── DATA SECTION ──

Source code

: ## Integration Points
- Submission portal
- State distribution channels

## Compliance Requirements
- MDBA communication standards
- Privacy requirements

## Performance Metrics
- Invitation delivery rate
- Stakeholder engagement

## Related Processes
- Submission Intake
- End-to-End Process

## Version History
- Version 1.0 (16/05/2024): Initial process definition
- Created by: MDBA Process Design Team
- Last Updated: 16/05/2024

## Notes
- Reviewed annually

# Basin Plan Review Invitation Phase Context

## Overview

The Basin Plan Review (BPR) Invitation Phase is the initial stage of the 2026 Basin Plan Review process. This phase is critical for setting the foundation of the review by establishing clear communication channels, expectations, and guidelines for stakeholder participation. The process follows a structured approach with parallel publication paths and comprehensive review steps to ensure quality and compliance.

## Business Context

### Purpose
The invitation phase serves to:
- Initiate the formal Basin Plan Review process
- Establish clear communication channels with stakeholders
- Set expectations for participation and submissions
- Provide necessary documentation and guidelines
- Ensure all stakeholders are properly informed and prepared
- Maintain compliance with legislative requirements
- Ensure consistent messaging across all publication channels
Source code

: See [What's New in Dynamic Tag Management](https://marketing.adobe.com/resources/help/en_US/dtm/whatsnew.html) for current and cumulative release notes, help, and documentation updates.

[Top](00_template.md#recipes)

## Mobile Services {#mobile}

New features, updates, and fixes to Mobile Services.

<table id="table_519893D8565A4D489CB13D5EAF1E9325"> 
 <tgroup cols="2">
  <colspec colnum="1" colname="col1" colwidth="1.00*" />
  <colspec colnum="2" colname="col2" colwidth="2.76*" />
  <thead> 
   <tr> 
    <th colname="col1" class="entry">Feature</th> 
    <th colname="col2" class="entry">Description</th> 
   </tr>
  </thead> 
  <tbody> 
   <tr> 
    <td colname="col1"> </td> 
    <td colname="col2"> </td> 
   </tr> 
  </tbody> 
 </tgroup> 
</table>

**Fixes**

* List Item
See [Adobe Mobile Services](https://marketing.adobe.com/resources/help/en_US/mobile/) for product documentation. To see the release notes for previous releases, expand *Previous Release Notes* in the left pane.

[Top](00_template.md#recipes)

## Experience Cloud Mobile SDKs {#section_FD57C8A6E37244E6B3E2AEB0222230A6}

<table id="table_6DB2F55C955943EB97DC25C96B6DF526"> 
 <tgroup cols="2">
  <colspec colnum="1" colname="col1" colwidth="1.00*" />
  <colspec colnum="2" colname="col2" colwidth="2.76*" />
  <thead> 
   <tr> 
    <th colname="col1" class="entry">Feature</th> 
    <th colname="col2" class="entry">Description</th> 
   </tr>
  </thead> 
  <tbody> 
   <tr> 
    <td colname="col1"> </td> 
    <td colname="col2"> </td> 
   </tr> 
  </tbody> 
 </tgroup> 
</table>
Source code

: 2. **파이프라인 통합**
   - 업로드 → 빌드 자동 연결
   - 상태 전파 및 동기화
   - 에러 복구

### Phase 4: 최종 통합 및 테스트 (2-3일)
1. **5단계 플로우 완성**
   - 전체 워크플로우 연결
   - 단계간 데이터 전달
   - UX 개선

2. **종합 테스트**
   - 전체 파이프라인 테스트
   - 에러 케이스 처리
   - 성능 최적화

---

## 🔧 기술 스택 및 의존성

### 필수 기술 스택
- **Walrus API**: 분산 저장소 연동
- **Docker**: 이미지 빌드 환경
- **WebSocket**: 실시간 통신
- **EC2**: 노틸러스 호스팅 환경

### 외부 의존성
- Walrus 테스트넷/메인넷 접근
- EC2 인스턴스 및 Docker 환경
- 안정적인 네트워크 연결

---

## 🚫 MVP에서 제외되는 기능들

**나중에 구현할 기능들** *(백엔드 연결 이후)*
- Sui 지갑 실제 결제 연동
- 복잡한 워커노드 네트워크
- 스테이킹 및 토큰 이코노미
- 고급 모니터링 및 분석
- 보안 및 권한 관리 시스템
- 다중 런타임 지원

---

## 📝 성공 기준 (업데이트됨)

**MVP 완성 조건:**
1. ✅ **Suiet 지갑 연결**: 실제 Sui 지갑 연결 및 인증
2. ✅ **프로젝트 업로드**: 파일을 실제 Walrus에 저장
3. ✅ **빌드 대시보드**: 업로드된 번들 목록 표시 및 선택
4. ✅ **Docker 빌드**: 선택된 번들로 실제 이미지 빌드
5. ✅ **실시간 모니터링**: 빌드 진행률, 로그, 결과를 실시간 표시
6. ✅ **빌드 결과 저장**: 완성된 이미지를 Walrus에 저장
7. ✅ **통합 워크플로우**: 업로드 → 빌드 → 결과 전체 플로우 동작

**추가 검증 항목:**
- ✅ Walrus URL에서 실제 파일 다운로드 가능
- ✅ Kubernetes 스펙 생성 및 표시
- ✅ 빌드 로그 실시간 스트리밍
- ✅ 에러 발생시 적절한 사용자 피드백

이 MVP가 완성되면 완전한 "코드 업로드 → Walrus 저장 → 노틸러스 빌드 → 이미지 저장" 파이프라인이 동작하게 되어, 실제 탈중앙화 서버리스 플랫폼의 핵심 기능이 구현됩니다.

───

» ABOUT THIS EXERCISE: Exactly reproduce every line of the data above.

» EXPECTED OUTPUT:
Source code

: ## Integration Points
- Submission portal
- State distribution channels

## Compliance Requirements
- MDBA communication standards
- Privacy requirements

## Performance Metrics
- Invitation delivery rate
- Stakeholder engagement

## Related Processes
- Submission Intake
- End-to-End Process

## Version History
- Version 1.0 (16/05/2024): Initial process definition
- Created by: MDBA Process Design Team
- Last Updated: 16/05/2024

## Notes
- Reviewed annually

# Basin Plan Review Invitation Phase Context

## Overview

The Basin Plan Review (BPR) Invitation Phase is the initial stage of the 2026 Basin Plan Review process. This phase is critical for setting the foundation of the review by establishing clear communication channels, expectations, and guidelines for stakeholder participation. The process follows a structured approach with parallel publication paths and comprehensive review steps to ensure quality and compliance.

## Business Context

### Purpose
The invitation phase serves to:
- Initiate the formal Basin Plan Review process
- Establish clear communication channels with stakeholders
- Set expectations for participation and submissions
- Provide necessary documentation and guidelines
- Ensure all stakeholders are properly informed and prepared
- Maintain compliance with legislative requirements
- Ensure consistent messaging across all publication channels
Source code

: See [What's New in Dynamic Tag Management](https://marketing.adobe.com/resources/help/en_US/dtm/whatsnew.html) for current and cumulative release notes, help, and documentation updates.

[Top](00_template.md#recipes)

## Mobile Services {#mobile}

New features, updates, and fixes to Mobile Services.

<table id="table_519893D8565A4D489CB13D5EAF1E9325"> 
 <tgroup cols="2">
  <colspec colnum="1" colname="col1" colwidth="1.00*" />
  <colspec colnum="2" colname="col2" colwidth="2.76*" />
  <thead> 
   <tr> 
    <th colname="col1" class="entry">Feature</th> 
    <th colname="col2" class="entry">Description</th> 
   </tr>
  </thead> 
  <tbody> 
   <tr> 
    <td colname="col1"> </td> 
    <td colname="col2"> </td> 
   </tr> 
  </tbody> 
 </tgroup> 
</table>

**Fixes**

* List Item
See [Adobe Mobile Services](https://marketing.adobe.com/resources/help/en_US/mobile/) for product documentation. To see the release notes for previous releases, expand *Previous Release Notes* in the left pane.

[Top](00_template.md#recipes)

## Experience Cloud Mobile SDKs {#section_FD57C8A6E37244E6B3E2AEB0222230A6}

<table id="table_6DB2F55C955943EB97DC25C96B6DF526"> 
 <tgroup cols="2">
  <colspec colnum="1" colname="col1" colwidth="1.00*" />
  <colspec colnum="2" colname="col2" colwidth="2.76*" />
  <thead> 
   <tr> 
    <th colname="col1" class="entry">Feature</th> 
    <th colname="col2" class="entry">Description</th> 
   </tr>
  </thead> 
  <tbody> 
   <tr> 
    <td colname="col1"> </td> 
    <td colname="col2"> </td> 
   </tr> 
  </tbody> 
 </tgroup> 
</table>
Source code

: 2. **파이프라인 통합**
   - 업로드 → 빌드 자동 연결
   - 상태 전파 및 동기화
   - 에러 복구

### Phase 4: 최종 통합 및 테스트 (2-3일)
1. **5단계 플로우 완성**
   - 전체 워크플로우 연결
   - 단계간 데이터 전달
   - UX 개선

2. **종합 테스트**
   - 전체 파이프라인 테스트
   - 에러 케이스 처리
   - 성능 최적화

---

## 🔧 기술 스택 및 의존성

### 필수 기술 스택
- **Walrus API**: 분산 저장소 연동
- **Docker**: 이미지 빌드 환경
- **WebSocket**: 실시간 통신
- **EC2**: 노틸러스 호스팅 환경

### 외부 의존성
- Walrus 테스트넷/메인넷 접근
- EC2 인스턴스 및 Docker 환경
- 안정적인 네트워크 연결

---

## 🚫 MVP에서 제외되는 기능들

**나중에 구현할 기능들** *(백엔드 연결 이후)*
- Sui 지갑 실제 결제 연동
- 복잡한 워커노드 네트워크
- 스테이킹 및 토큰 이코노미
- 고급 모니터링 및 분석
- 보안 및 권한 관리 시스템
- 다중 런타임 지원

---

## 📝 성공 기준 (업데이트됨)

**MVP 완성 조건:**
1. ✅ **Suiet 지갑 연결**: 실제 Sui 지갑 연결 및 인증
2. ✅ **프로젝트 업로드**: 파일을 실제 Walrus에 저장
3. ✅ **빌드 대시보드**: 업로드된 번들 목록 표시 및 선택
4. ✅ **Docker 빌드**: 선택된 번들로 실제 이미지 빌드
5. ✅ **실시간 모니터링**: 빌드 진행률, 로그, 결과를 실시간 표시
6. ✅ **빌드 결과 저장**: 완성된 이미지를 Walrus에 저장
7. ✅ **통합 워크플로우**: 업로드 → 빌드 → 결과 전체 플로우 동작

**추가 검증 항목:**
- ✅ Walrus URL에서 실제 파일 다운로드 가능
- ✅ Kubernetes 스펙 생성 및 표시
- ✅ 빌드 로그 실시간 스트리밍
- ✅ 에러 발생시 적절한 사용자 피드백

이 MVP가 완성되면 완전한 "코드 업로드 → Walrus 저장 → 노틸러스 빌드 → 이미지 저장" 파이프라인이 동작하게 되어, 실제 탈중앙화 서버리스 플랫폼의 핵심 기능이 구현됩니다.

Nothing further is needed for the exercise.